German Orders Put in Strong Back-To-Back Gains
by By Robert Brusca  May 7, 2013

German factory orders rose by 2.2% in March building on a gain of 2.2% in February. Surprisingly, driving the overall growth were orders from the euro-zone market which jumped 4.2 percent. Total overseas orders rose 2.7 percent, while new orders in the domestic market moved up by 1.8 percent.

With these strong back-to-back numbers, three-month growth rates for orders are now nearly 12% at annual rate foreign orders are rising at about an 8% in annual rate. The order surge is led by domestic orders which are pulsing at a 17% annual rate. The current surge is making up for some previous sluggishness. Over six months orders are up at just a 2.3% annual rate; foreign orders are down at a 2.4% annual rate but even over six months domestic orders are up at 8.7% annual rate.

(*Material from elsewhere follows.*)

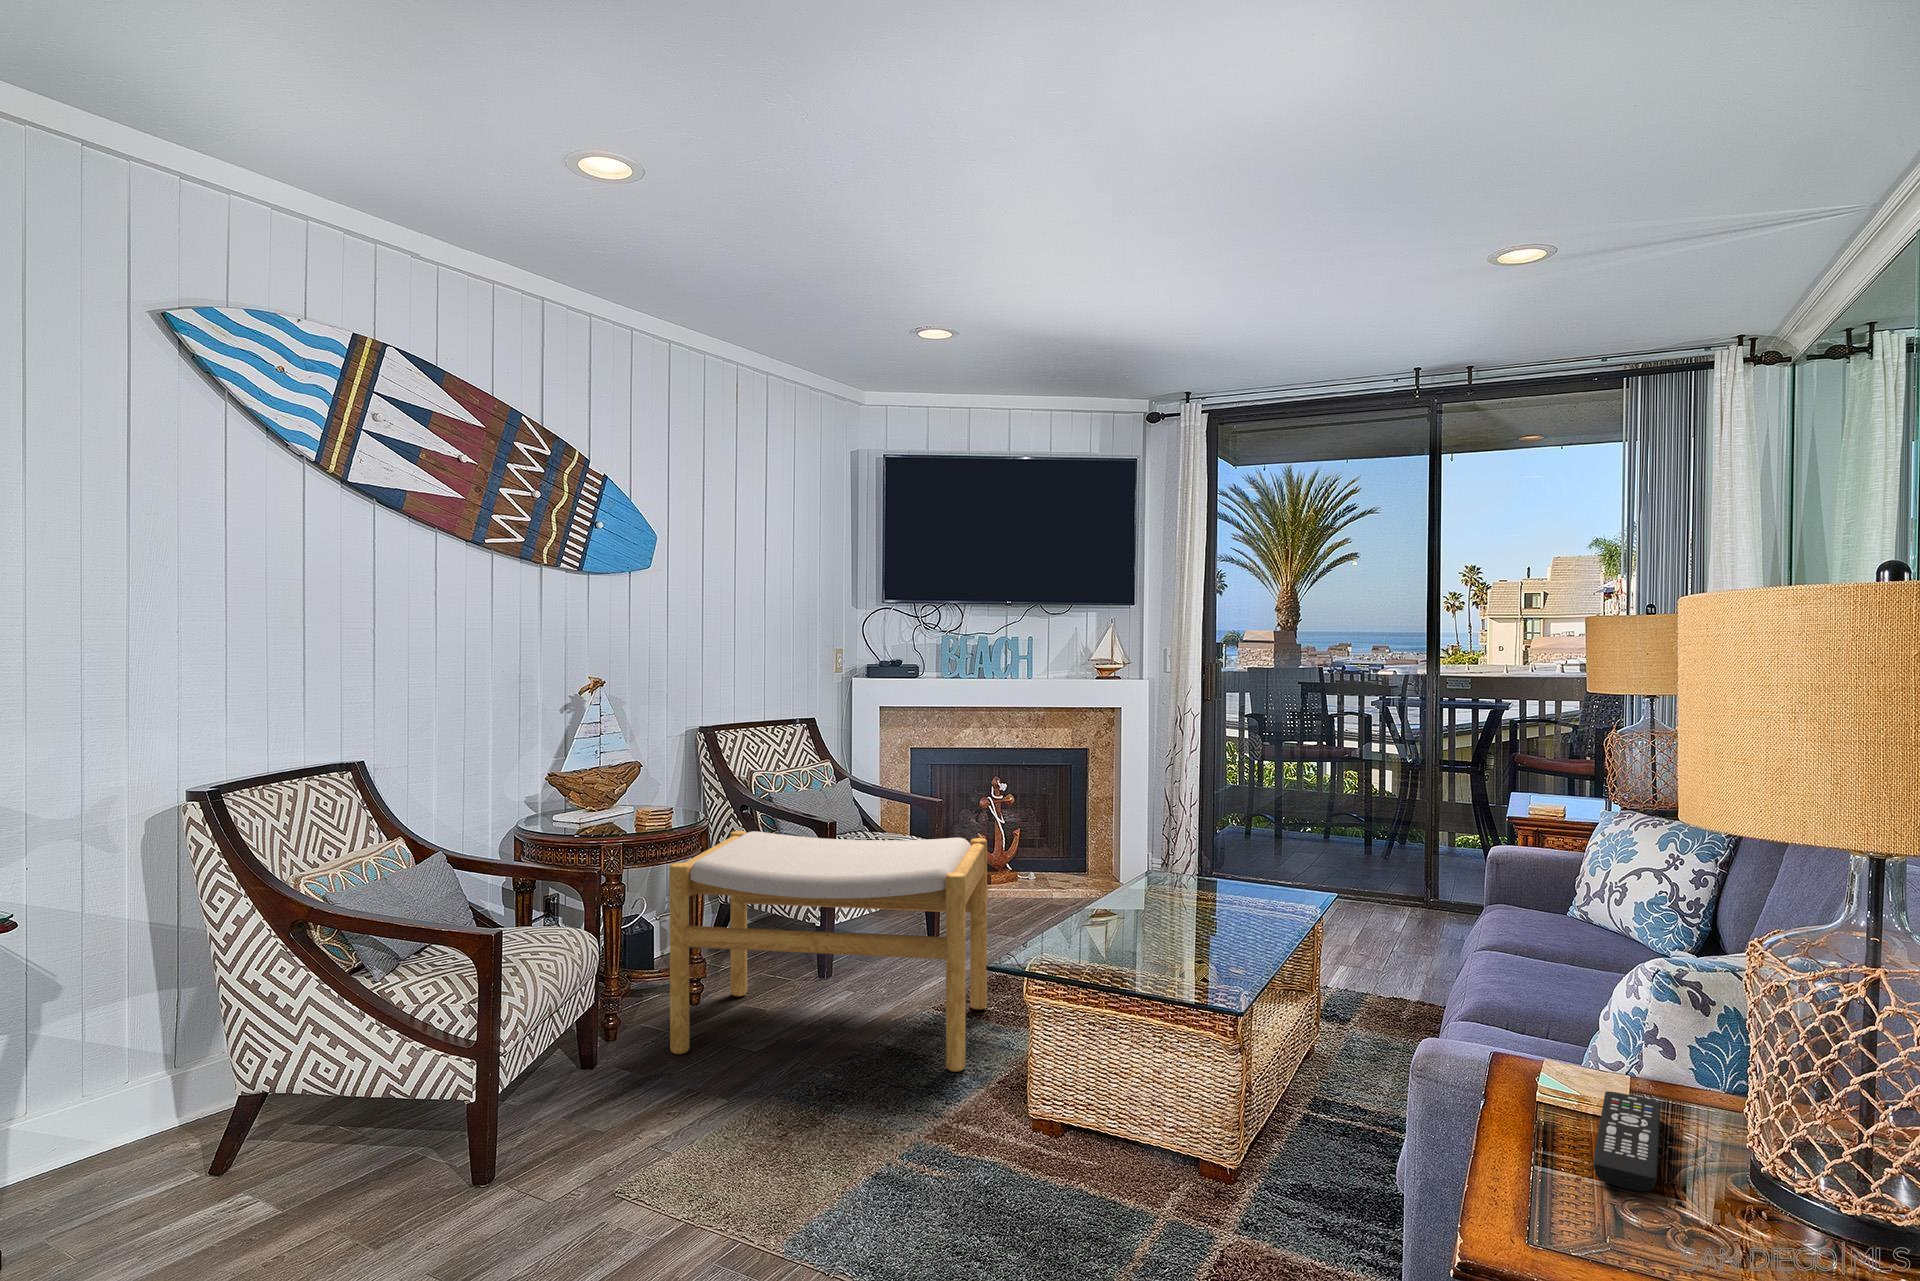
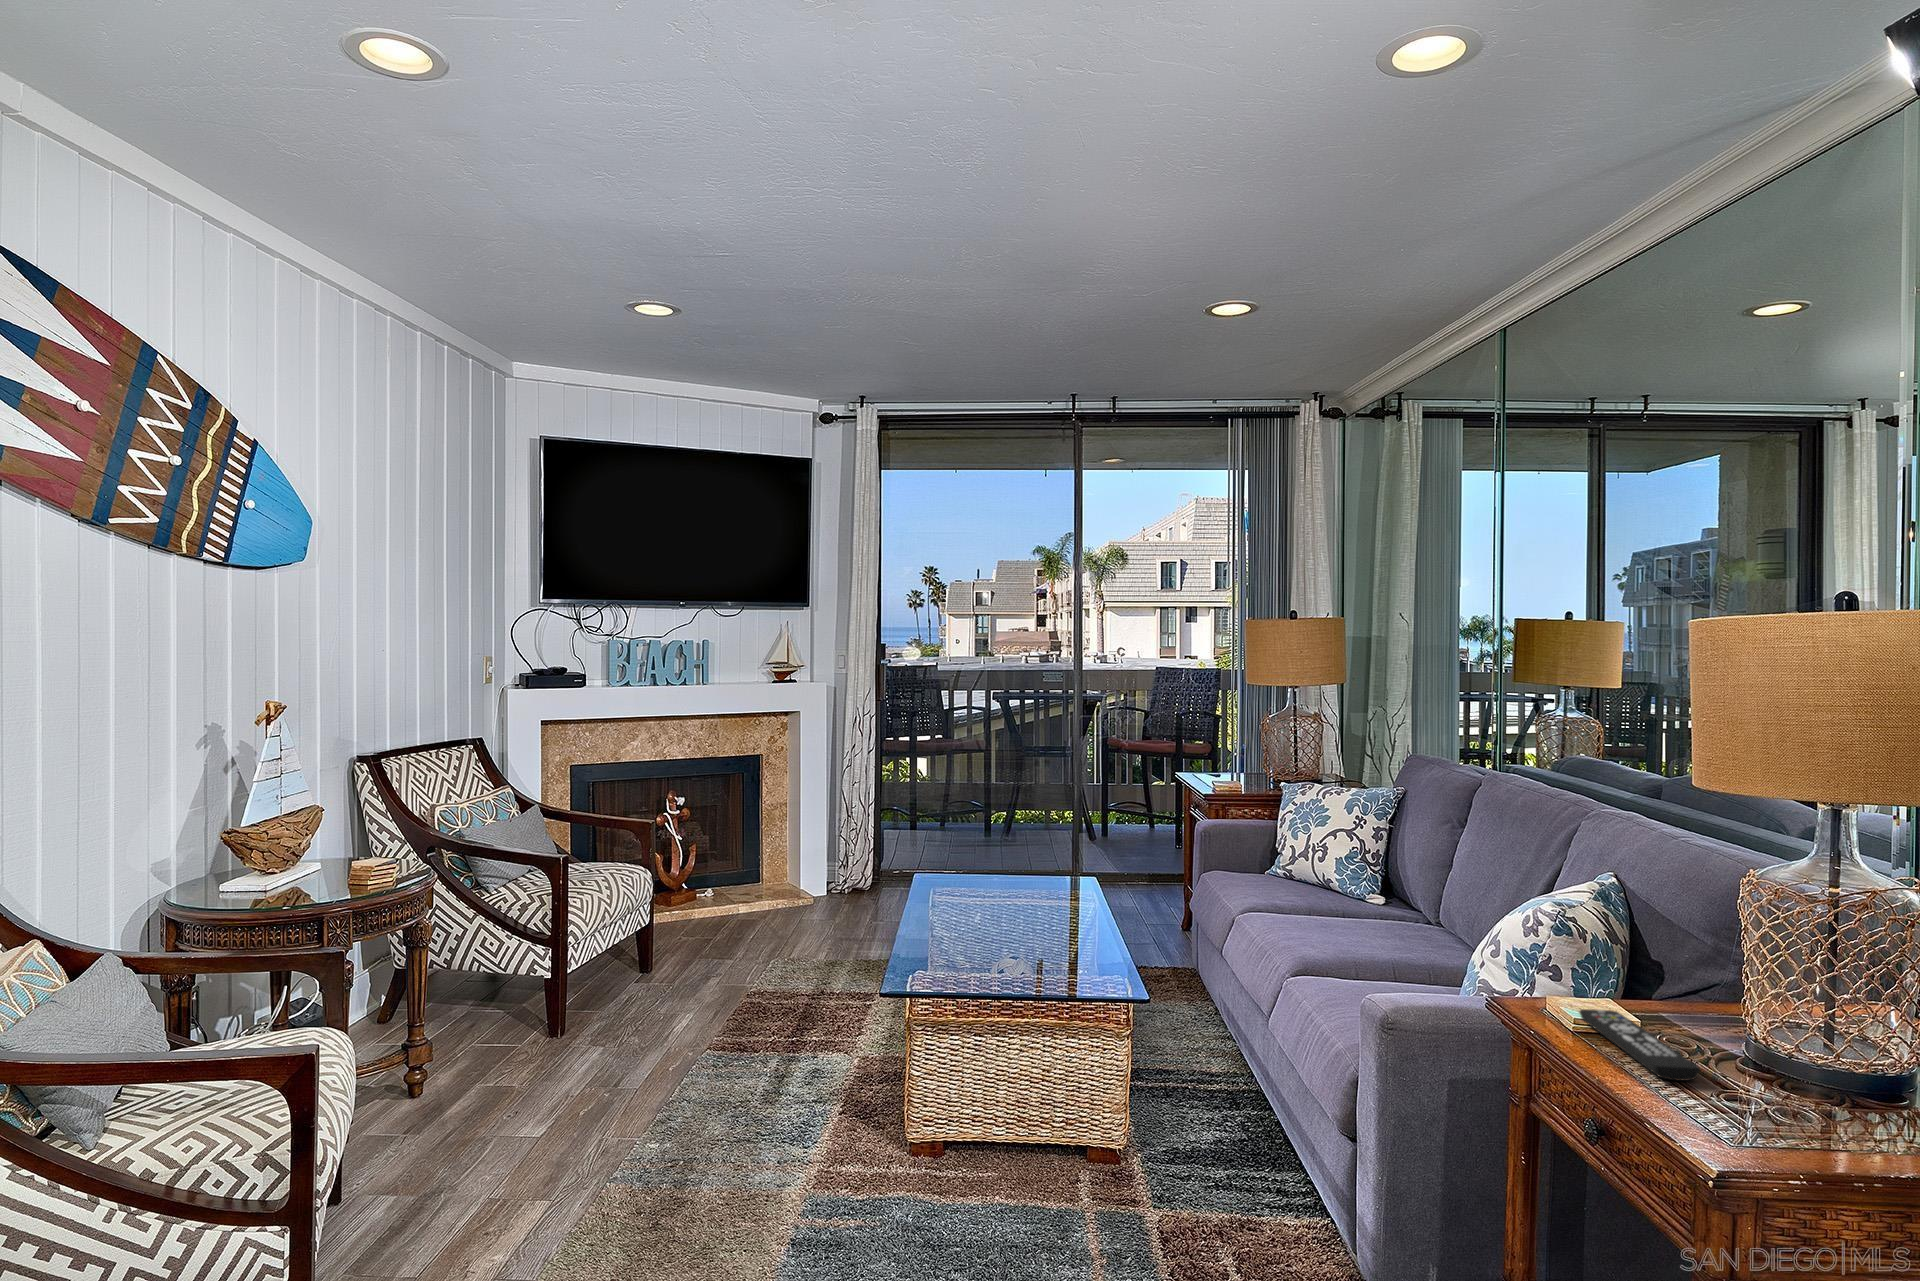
footstool: present [670,831,987,1072] -> none [428,859,796,1161]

Even so year-over-year figures for Germany remain weak with overall orders down by 0.4% foreign orders up by just 0.1% and domestic orders down by 1.1%.

Real sector sales show that there is strength coming from consumer durables which are rising at a nearly 20% annual rate over three months and from intermediate goods where sales are rising at nearly an 8% annual rate over three months. Still we find sales of consumer durables down by 2% over 12 months and even intermediate goods sales are down by 3.2% over 12 months.

The burst in the pace of orders in March is certainly a good thing for the German economy. However, this report does not dovetail well with the ongoing weakness that we see from the manufacturing ISM or the service sector ISM, both of which point to continuing weak domestic conditions. It's hard to square the weak ISM reading for Germany with the notion that domestic orders are rising at 17% annual rate over three months. We are told that this report was dominated by some large block orders. It's possible that such orders have pushed up the growth rates and do not represent business that will continue to rise in the future turning the current months rise into an unsustainable blip.

For the moment markets are celebrating the German figures. And however good they appear, one thing we must bear in mind is that they are not consistent with a number of other reports we've seen to date. So as we view new incoming data for the Zone and for Germany, we are going to have to subject everything to the veracity test to try to figure out what's really going on in Germany which has continued to be the backbone of growth in Europe and which may or may not be accelerating.